The Buchan Alpha - a redundant 12,000-tonne steel offshore oil facility - has arrived in Shetland to be chiselled away to nothing.
Working slowly towards a final decommissioning resting place, Buchan Alpha - a rusting hulk, streaming water from the deck and looking well past its sell-by date - was brought into Lerwick at the weekend by tugs.
Each of five legs has a giant float under the water.
Breaking it up will take 17 months.
Buchan Alpha began life at the dawn of the North Sea oil industry, starting out as a drilling rig in 1973.
Next up was service as a floating production vessel in the Buchan field in 1981.
Buchan Alpha was taken out of service in May by operators Repsol Sinopec Resources UK.
The Health and Safety Executive effectively said it was too old, battered and out of date.
Gary Tootill, the Buchan project manager, said Buchan Alpha was beyond upgrading.
He said: "The Buchan Alpha has been on station for around 36 years.
"It has produced something like 150 million barrels, which was three times what it was expected to produce.
"Having been there for so long, the project to remove it was quite complex."

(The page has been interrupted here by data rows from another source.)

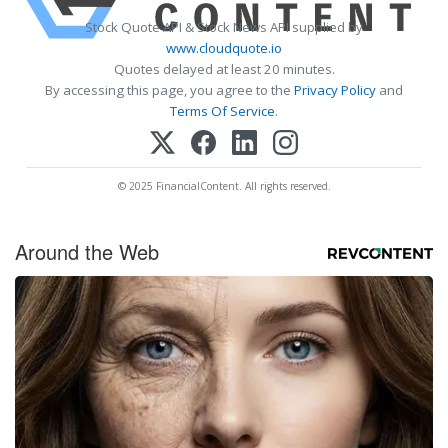
Stock Quote API & Stock News API supplied by
www.cloudquote.io
Quotes delayed at least 20 minutes.
By accessing this page, you agree to the
Privacy Policy
and
Terms Of Service
.
© 2025 FinancialContent. All rights reserved.
Around the Web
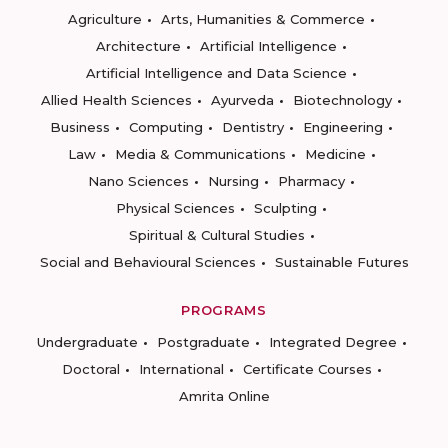
Agriculture
Arts, Humanities & Commerce
Architecture
Artificial Intelligence
Artificial Intelligence and Data Science
Allied Health Sciences
Ayurveda
Biotechnology
Business
Computing
Dentistry
Engineering
Law
Media & Communications
Medicine
Nano Sciences
Nursing
Pharmacy
Physical Sciences
Sculpting
Spiritual & Cultural Studies
Social and Behavioural Sciences
Sustainable Futures
PROGRAMS
Undergraduate
Postgraduate
Integrated Degree
Doctoral
International
Certificate Courses
Amrita Online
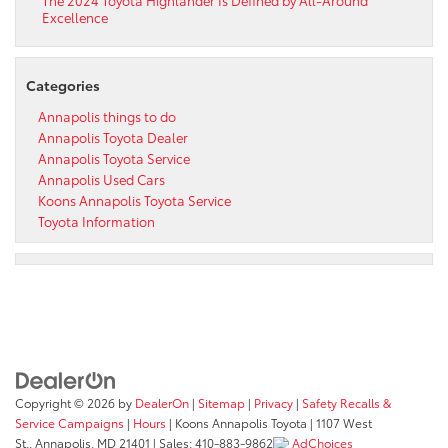
Excellence
Categories
Annapolis things to do
Annapolis Toyota Dealer
Annapolis Toyota Service
Annapolis Used Cars
Koons Annapolis Toyota Service
Toyota Information
Copyright © 2026
by
DealerOn
|
Sitemap
|
Privacy
|
Safety Recalls &
Service Campaigns
|
Hours
| Koons Annapolis Toyota
|
1107 West
St.,
Annapolis,
MD
21401
| Sales:
410-883-9862
AdChoices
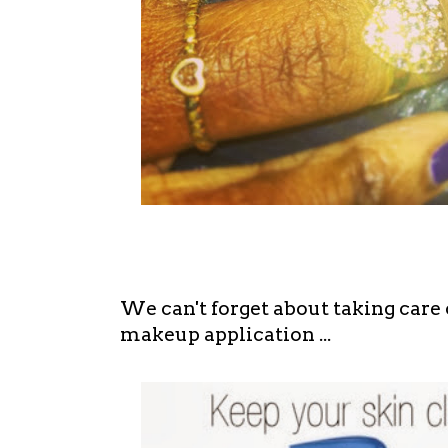
We can't forget about taking care 
makeup application ...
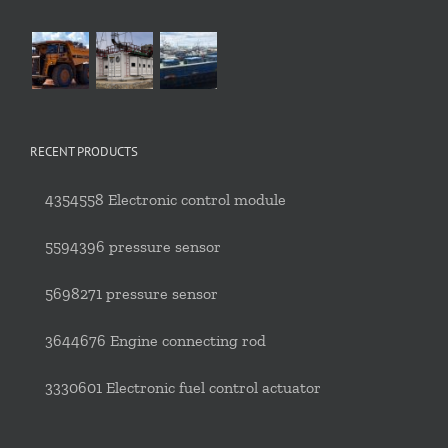
RECENT PRODUCTS
4354558 Electronic control module
5594396 pressure sensor
5698271 pressure sensor
3644676 Engine connecting rod
3330601 Electronic fuel control actuator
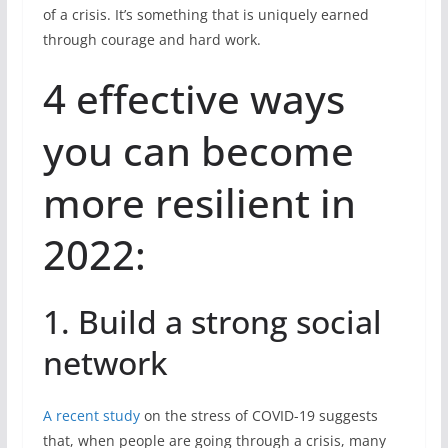
of a crisis. It’s something that is uniquely earned
through courage and hard work.
4 effective ways
you can become
more resilient in
2022:
1. Build a strong social
network
A recent study
on the stress of COVID-19 suggests
that, when people are going through a crisis, many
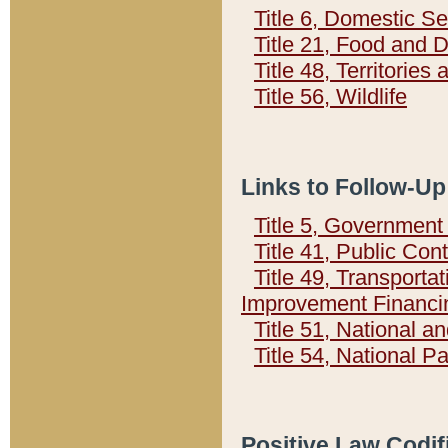
Title 6, Domestic Se
Title 21, Food and 
Title 48, Territorie
Title 56, Wildlife
Links to Follow-Up
Title 5, Governmen
Title 41, Public Con
Title 49, Transporta
Improvement Financi
Title 51, National
Title 54, National 
Positive Law Codif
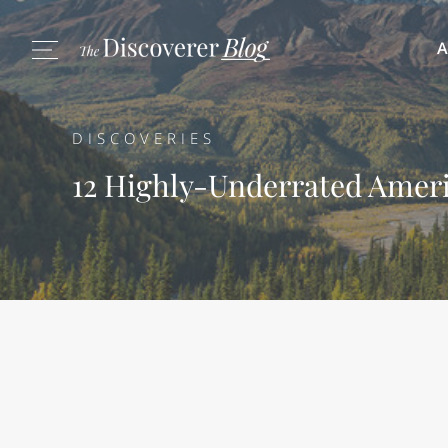
A
DISCOVERIES
12 Highly-Underrated Ameri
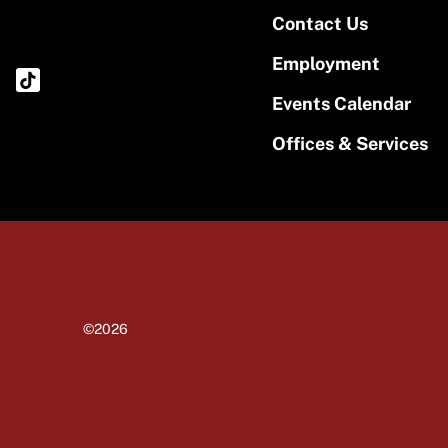
Contact Us
Employment
Events Calendar
Offices & Services
©2026
University of Massachusetts Amherst
Site policies
Privacy
Non-discrimination notice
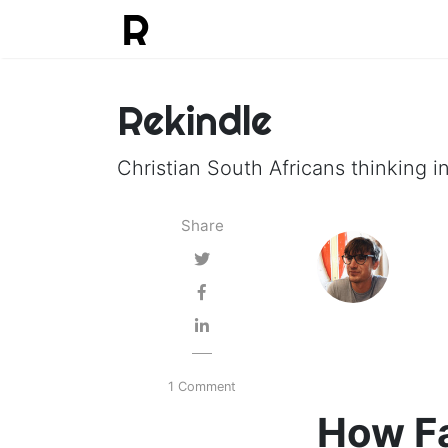
Rekindle
Christian South Africans thinking in
Share
1 Comment
How Fa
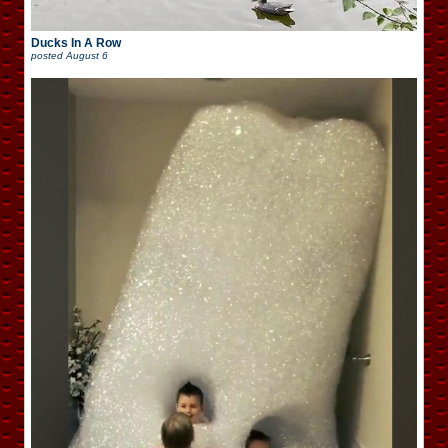
Ducks In A Row
posted
August 6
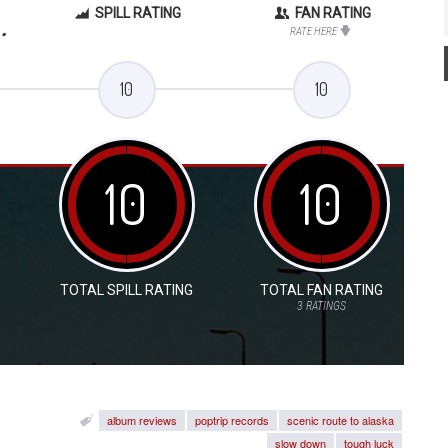
SPILL RATING
FAN RATING
.
RATE HERE
10
10
10
10
TOTAL SPILL RATING
TOTAL FAN RATING
3
RATINGS
album reviews
poptrip records
scenic route to alaska
slow down
tough luck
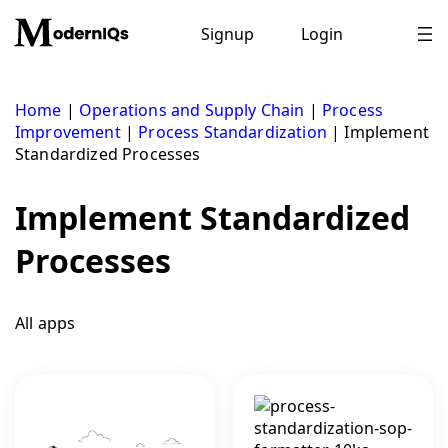
Skip
to
Signup
Login
content
Home
|
Operations and Supply Chain
|
Process
Improvement
|
Process Standardization
|
Implement
Standardized Processes
Implement Standardized
Processes
All apps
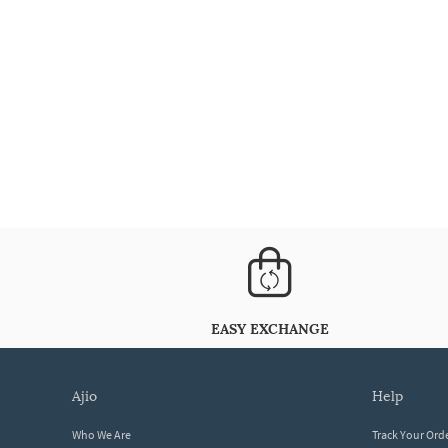
EASY EXCHANGE
ajio
help
Who We Are
Track Your Ord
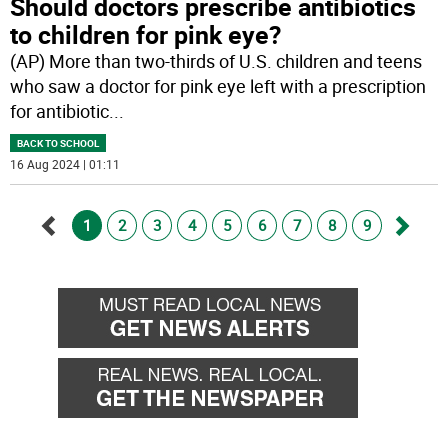
Should doctors prescribe antibiotics
to children for pink eye?
(AP) More than two-thirds of U.S. children and teens
who saw a doctor for pink eye left with a prescription
for antibiotic
...
BACK TO SCHOOL
16 Aug 2024 | 01:11
1
2
3
4
5
6
7
8
9
Go
Go
back
forwa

The massive structure is being attached to a mooring pattern of anchors, for deep parts of the facility to be removed.
Buchan Alpha will then be brought alongside the newly-extended Dales Voe deepwater quay to be dismantled for recycling.
There has been relatively small-scale decommissioning work done in Lerwick over the past 10 years.

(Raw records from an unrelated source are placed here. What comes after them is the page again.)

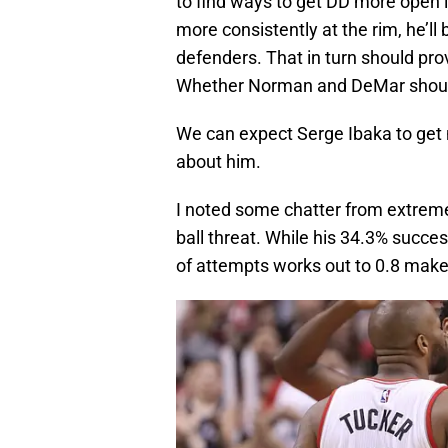
to find ways to get DD more open l
more consistently at the rim, he’ll
defenders. That in turn should pr
Whether Norman and DeMar should 
We can expect Serge Ibaka to get 
about him.
I noted some chatter from extreme o
ball threat. While his 34.3% succes
of attempts works out to 0.8 make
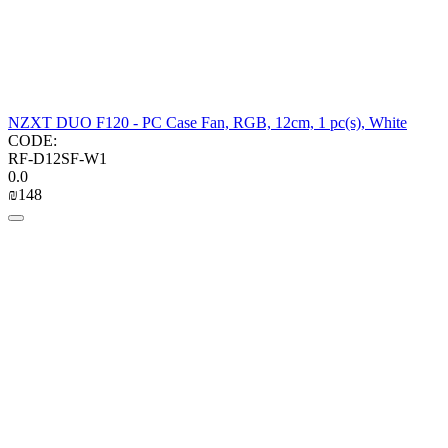
NZXT DUO F120 - PC Case Fan, RGB, 12cm, 1 pc(s), White
CODE:
RF-D12SF-W1
0.0
₪
‍148‍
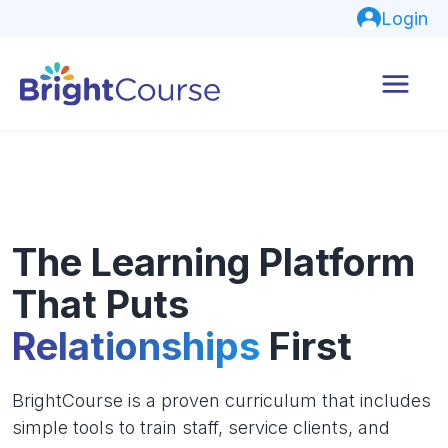
Login
The Learning Platform
That Puts
Relationships
First
BrightCourse is a proven curriculum that includes
simple tools to train staff, service clients, and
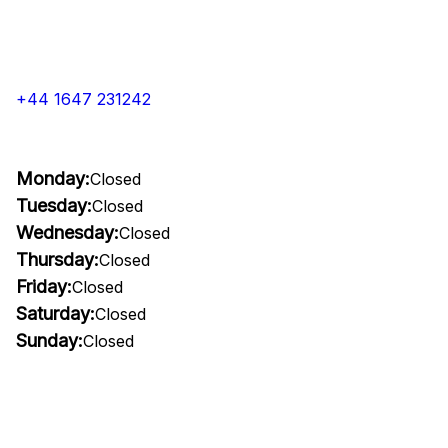
+44 1647 231242
Monday:
Closed
Tuesday:
Closed
Wednesday:
Closed
Thursday:
Closed
Friday:
Closed
Saturday:
Closed
Sunday:
Closed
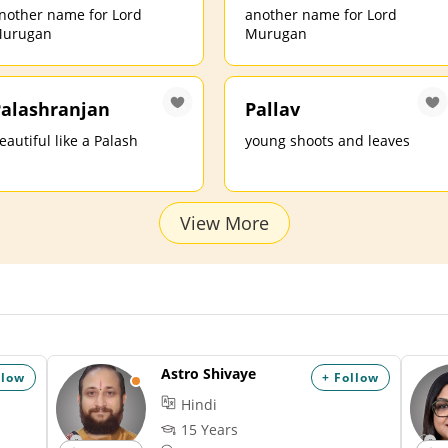
nother name for Lord
another name for Lord
urugan
Murugan
alashranjan
Pallav
eautiful like a Palash
young shoots and leaves
View More
Astro Shivaye
llow
+ Follow
Hindi
15 Years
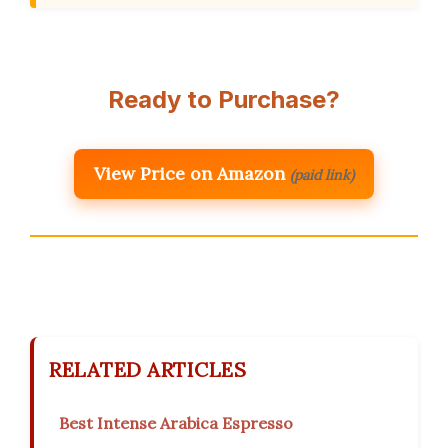
Ready to Purchase?
View Price on Amazon
(paid link)
RELATED ARTICLES
Best Intense Arabica Espresso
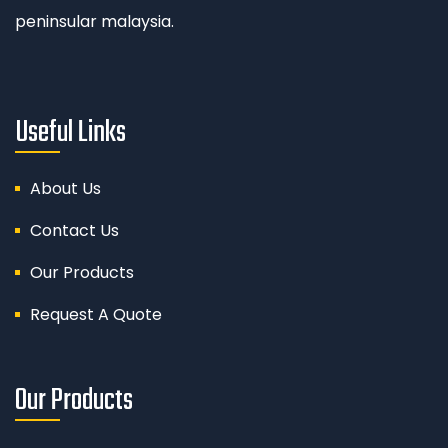
peninsular malaysia.
Useful Links
About Us
Contact Us
Our Products
Request A Quote
Our Products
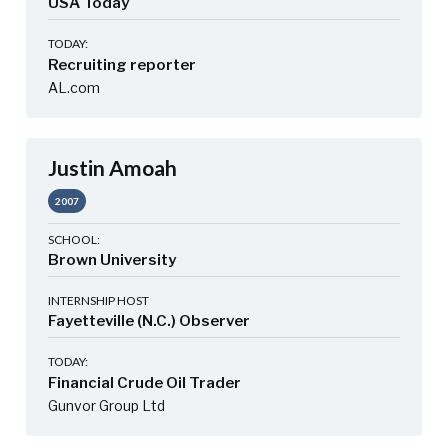
USA Today
TODAY:
Recruiting reporter
AL.com
Justin Amoah
2007
SCHOOL:
Brown University
INTERNSHIP HOST
Fayetteville (N.C.) Observer
TODAY:
Financial Crude Oil Trader
Gunvor Group Ltd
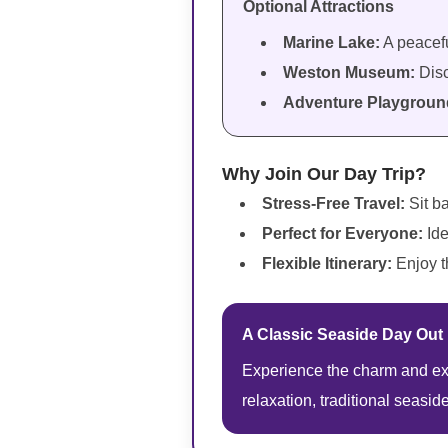
Optional Attractions
Marine Lake:
A peacefu
Weston Museum:
Disc
Adventure Playgroun
Why Join Our Day Trip?
Stress-Free Travel:
Sit b
Perfect for Everyone:
Ide
Flexible Itinerary:
Enjoy t
A Classic Seaside Day Out
Experience the charm and exc
relaxation, traditional seasid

The port authority has invested heavily in attracting more such work to Shetland.
Sandra Laurenson, chief Executive of Lerwick Port Authority, said: "The project at Dales Voe to extend the quay has been a £12m investment.
"That is really to future-proof that area for decommissioning for the next generation of platforms to come out.
"There is probably 30 years of work to decommission all the platforms."
The Buchan Alpha work will be led by the French company Veolia, and 35 jobs will be created by the project.
It is expected about 98% of the structure will be recycled.